[Your objective]
Format everything from the start of the material down to the line containing "epistemický: epistemický -> nepřípustné", inclusive, as a numbered list with blank lines omitted.

-- Material for this exercise start --

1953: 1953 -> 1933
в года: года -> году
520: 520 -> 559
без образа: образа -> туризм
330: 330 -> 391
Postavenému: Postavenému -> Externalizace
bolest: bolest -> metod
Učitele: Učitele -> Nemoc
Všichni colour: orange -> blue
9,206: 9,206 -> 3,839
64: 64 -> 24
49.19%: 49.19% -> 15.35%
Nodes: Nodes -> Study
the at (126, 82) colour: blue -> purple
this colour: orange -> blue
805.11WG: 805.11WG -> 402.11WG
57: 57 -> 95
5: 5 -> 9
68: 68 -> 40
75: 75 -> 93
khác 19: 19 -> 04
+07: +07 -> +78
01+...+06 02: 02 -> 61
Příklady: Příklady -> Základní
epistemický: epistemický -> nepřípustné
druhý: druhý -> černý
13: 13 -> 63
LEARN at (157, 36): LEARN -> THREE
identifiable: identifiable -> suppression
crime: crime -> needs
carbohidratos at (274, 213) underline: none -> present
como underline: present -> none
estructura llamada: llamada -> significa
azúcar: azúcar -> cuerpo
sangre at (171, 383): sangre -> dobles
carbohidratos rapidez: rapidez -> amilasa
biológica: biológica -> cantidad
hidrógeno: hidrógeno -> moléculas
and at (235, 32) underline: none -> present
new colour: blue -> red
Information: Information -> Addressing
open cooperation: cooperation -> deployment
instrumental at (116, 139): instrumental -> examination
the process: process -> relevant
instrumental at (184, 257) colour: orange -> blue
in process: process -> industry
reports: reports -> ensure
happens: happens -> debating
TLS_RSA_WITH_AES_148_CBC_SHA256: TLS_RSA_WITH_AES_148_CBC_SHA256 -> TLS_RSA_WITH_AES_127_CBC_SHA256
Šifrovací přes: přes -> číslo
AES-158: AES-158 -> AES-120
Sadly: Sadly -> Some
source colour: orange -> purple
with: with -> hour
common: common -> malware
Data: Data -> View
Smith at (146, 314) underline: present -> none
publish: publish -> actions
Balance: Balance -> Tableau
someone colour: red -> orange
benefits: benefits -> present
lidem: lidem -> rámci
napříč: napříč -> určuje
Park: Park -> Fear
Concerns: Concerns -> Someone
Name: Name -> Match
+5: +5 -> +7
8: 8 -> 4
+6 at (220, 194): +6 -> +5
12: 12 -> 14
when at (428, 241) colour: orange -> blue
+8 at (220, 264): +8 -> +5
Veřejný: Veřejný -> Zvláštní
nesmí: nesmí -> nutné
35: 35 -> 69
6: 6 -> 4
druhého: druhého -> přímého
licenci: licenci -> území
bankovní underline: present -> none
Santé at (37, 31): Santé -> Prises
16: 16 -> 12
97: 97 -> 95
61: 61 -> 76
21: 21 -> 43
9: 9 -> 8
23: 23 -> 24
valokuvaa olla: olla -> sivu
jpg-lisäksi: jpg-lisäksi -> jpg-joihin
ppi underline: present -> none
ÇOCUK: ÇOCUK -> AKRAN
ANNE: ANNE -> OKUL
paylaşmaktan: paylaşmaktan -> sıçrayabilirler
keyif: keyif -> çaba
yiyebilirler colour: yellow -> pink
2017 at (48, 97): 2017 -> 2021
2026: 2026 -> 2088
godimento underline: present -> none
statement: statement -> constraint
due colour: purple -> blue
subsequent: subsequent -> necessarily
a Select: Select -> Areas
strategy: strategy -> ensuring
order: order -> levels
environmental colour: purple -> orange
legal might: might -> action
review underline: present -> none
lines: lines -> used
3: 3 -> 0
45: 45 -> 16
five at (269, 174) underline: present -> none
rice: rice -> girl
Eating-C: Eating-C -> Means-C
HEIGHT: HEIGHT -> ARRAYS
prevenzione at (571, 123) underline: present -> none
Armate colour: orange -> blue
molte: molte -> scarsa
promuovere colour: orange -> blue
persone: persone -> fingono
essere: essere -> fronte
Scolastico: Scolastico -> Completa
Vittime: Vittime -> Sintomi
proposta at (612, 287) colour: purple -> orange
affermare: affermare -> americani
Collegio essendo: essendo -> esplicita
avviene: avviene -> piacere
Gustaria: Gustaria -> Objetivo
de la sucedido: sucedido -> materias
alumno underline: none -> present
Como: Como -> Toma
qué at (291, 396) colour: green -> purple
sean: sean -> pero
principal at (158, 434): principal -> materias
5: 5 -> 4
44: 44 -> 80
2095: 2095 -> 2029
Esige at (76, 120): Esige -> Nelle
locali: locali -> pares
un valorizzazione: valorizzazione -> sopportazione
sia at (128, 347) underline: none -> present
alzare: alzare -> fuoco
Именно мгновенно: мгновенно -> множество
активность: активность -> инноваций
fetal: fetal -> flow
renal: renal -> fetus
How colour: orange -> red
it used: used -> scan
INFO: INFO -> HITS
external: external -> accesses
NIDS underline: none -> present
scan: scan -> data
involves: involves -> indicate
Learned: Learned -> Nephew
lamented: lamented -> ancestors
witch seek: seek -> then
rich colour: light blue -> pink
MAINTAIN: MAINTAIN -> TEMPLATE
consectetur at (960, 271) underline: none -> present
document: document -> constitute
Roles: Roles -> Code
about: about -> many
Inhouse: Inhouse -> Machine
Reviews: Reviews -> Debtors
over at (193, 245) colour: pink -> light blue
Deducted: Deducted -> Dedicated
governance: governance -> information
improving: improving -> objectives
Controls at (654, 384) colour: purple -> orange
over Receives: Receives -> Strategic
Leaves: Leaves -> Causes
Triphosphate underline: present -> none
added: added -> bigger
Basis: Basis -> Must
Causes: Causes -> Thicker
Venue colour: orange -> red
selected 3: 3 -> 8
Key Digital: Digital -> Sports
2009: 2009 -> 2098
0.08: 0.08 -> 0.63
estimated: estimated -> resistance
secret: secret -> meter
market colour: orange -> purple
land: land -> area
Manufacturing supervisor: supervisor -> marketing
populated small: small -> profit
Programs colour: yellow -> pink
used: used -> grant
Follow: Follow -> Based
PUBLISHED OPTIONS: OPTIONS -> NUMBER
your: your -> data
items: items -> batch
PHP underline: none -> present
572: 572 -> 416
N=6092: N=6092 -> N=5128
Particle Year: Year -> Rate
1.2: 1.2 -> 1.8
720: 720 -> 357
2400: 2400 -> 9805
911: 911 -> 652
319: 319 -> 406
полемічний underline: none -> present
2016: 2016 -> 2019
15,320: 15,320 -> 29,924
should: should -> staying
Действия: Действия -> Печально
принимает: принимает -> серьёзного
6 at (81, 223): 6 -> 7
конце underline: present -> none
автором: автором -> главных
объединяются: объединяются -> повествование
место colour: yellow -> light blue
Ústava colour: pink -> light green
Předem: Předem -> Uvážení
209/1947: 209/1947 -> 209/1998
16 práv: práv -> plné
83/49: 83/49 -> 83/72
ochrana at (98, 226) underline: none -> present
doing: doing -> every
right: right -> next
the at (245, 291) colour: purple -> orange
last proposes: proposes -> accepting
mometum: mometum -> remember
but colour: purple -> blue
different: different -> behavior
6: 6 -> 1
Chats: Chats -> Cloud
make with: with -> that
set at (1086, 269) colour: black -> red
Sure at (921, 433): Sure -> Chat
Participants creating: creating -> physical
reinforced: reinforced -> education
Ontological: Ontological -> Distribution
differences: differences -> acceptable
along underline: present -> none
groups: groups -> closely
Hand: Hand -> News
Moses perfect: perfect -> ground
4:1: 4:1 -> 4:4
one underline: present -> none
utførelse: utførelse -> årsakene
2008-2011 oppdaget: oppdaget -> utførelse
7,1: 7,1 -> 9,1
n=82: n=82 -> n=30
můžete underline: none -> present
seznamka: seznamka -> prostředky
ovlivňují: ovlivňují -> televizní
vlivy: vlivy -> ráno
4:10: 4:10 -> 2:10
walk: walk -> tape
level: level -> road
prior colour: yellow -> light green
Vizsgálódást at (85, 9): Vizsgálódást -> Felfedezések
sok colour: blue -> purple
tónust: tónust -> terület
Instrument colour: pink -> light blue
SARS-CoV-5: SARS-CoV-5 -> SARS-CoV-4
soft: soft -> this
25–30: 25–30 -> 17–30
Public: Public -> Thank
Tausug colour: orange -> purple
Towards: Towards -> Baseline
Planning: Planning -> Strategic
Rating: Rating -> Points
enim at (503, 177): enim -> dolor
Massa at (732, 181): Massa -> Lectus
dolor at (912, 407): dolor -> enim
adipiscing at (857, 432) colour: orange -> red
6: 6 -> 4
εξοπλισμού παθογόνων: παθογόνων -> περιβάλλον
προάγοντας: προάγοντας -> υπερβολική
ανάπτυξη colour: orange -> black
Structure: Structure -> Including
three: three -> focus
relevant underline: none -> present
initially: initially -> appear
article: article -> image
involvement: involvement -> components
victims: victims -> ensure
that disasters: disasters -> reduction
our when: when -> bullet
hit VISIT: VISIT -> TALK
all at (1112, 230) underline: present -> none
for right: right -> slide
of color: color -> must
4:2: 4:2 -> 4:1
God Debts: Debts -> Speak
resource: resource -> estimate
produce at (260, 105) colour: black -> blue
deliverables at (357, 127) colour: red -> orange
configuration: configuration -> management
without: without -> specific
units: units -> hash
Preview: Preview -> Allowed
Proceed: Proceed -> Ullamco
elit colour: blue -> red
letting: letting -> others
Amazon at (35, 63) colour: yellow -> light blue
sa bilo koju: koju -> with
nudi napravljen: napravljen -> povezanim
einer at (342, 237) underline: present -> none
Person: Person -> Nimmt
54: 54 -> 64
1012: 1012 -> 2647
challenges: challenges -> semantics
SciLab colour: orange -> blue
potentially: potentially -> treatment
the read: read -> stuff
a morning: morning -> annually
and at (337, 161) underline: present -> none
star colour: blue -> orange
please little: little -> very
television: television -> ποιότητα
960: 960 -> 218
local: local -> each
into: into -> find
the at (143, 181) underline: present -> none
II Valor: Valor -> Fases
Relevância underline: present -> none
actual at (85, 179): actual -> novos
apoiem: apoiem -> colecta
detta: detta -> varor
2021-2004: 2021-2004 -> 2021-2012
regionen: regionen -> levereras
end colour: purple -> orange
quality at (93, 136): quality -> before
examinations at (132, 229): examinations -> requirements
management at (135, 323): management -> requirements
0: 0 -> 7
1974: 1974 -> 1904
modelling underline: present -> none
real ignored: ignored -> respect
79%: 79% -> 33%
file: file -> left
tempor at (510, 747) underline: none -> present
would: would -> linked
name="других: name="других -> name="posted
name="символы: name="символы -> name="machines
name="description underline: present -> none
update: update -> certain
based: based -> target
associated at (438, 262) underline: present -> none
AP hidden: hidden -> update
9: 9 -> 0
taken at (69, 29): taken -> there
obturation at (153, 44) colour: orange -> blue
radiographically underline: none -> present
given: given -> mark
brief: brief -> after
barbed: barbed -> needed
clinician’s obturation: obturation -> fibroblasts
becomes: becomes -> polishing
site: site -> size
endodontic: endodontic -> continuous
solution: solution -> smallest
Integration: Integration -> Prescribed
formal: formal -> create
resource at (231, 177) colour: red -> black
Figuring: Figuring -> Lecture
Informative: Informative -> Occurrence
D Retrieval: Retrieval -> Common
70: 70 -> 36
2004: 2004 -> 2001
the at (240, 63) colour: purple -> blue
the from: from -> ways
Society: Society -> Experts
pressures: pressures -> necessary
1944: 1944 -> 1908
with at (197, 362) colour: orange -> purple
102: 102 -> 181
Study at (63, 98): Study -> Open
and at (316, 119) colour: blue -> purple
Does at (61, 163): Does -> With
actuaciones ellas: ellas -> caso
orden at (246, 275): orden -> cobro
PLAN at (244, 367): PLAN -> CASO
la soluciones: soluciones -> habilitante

-- Material for this exercise end --

[Result for this task]
1. 1953: 1953 -> 1933
2. в года: года -> году
3. 520: 520 -> 559
4. без образа: образа -> туризм
5. 330: 330 -> 391
6. Postavenému: Postavenému -> Externalizace
7. bolest: bolest -> metod
8. Učitele: Učitele -> Nemoc
9. Všichni colour: orange -> blue
10. 9,206: 9,206 -> 3,839
11. 64: 64 -> 24
12. 49.19%: 49.19% -> 15.35%
13. Nodes: Nodes -> Study
14. the at (126, 82) colour: blue -> purple
15. this colour: orange -> blue
16. 805.11WG: 805.11WG -> 402.11WG
17. 57: 57 -> 95
18. 5: 5 -> 9
19. 68: 68 -> 40
20. 75: 75 -> 93
21. khác 19: 19 -> 04
22. +07: +07 -> +78
23. 01+...+06 02: 02 -> 61
24. Příklady: Příklady -> Základní
25. epistemický: epistemický -> nepřípustné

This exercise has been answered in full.